English clergyman and pamphleteer

Edward Baldwyn (born 1746 – died 1817) was an English clergyman and pamphleteer.

==Life==
Baldwyn was educated at St John's College, Oxford (B.A., 1767; M.A., 1784). For some years, he was resident in Yorkshire, master of Bradford Grammar School from 1784. Under the pseudonym of "Trim", he engaged in a literary squabble with the Rev. William Atkinson and other clergymen including John Crosse, and Atkinson's brother Johnson Atkinson Busfeild.

Subsequently, Balwyn moved to Ludlow in Shropshire, and eventually became rector of Abdon in the county.

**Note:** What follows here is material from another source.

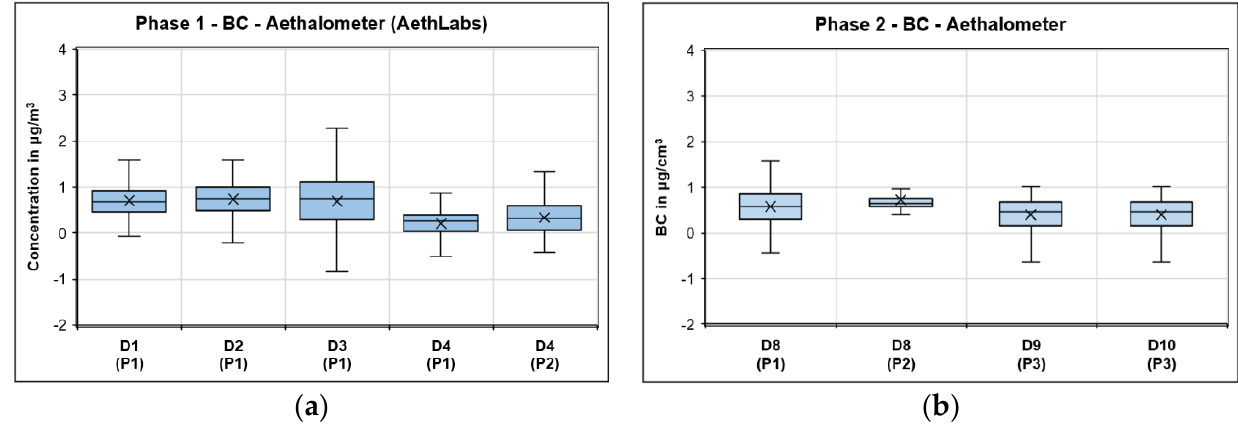
Figure 21. BC peaks on ( a ) day 11 and ( b ) day 13 at point 3. 3.1.5. Nitrogen Oxides (NO and NO 2 ) The NO x monitor was introduced in phase 2 starting on day 9 (Figure 22a) with five peaks being measured from the aircrafts. The inconsistent wind direction on day 10 (Fig- ure 22b) likely negatively affected the NO 2 measured and no significant peaks were ob- served on that day. During phase 3, the NO and NO 2 peaks from aircrafts on nine of the ten days could be measured. The levels were similar to those in phase 2 and in only two instances were the concentrations above 120 ppb; all other peaks caused by aircrafts were quite moderate. Figure 23a shows that on day 14, there were NO and NO 2 peaks throughout the duration of the measurement, while on day 18 (Figure 23b), they were only captured towards the end of the measurement period due to the inconsistent wind direction. ( a ) ( b ) Figure 22. NO 2 concentration at point 3 on ( a ) day 9 and ( b ) day 10.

He died in Kentish Town, London, 11 February 1817, and was buried in Old St Pancras churchyard.

==Works==

- A Critique on the Poetical Essays of the Rev. William Atkinson, 1787.
- Further Remarks on two of the most Singular Characters of the Age, 1789.
- A Letter to the Author of Remarks on two of the most Singular Characters of the Age. By the Rev. John Crosse, vicar of Bradford; with a reply by the former, 1790, with which is printed The Olla Podrida; or Trim's Entertainment for his Creditors.
- Remarks on the Oaths, Declarations, and Conduct of Johnson Atkinson Busfield, Esq., 1791.
- A Congratulatory Address to the Rev. John Crosse, on the Prospect of his Recovery from a Dangerous Disease, 1791.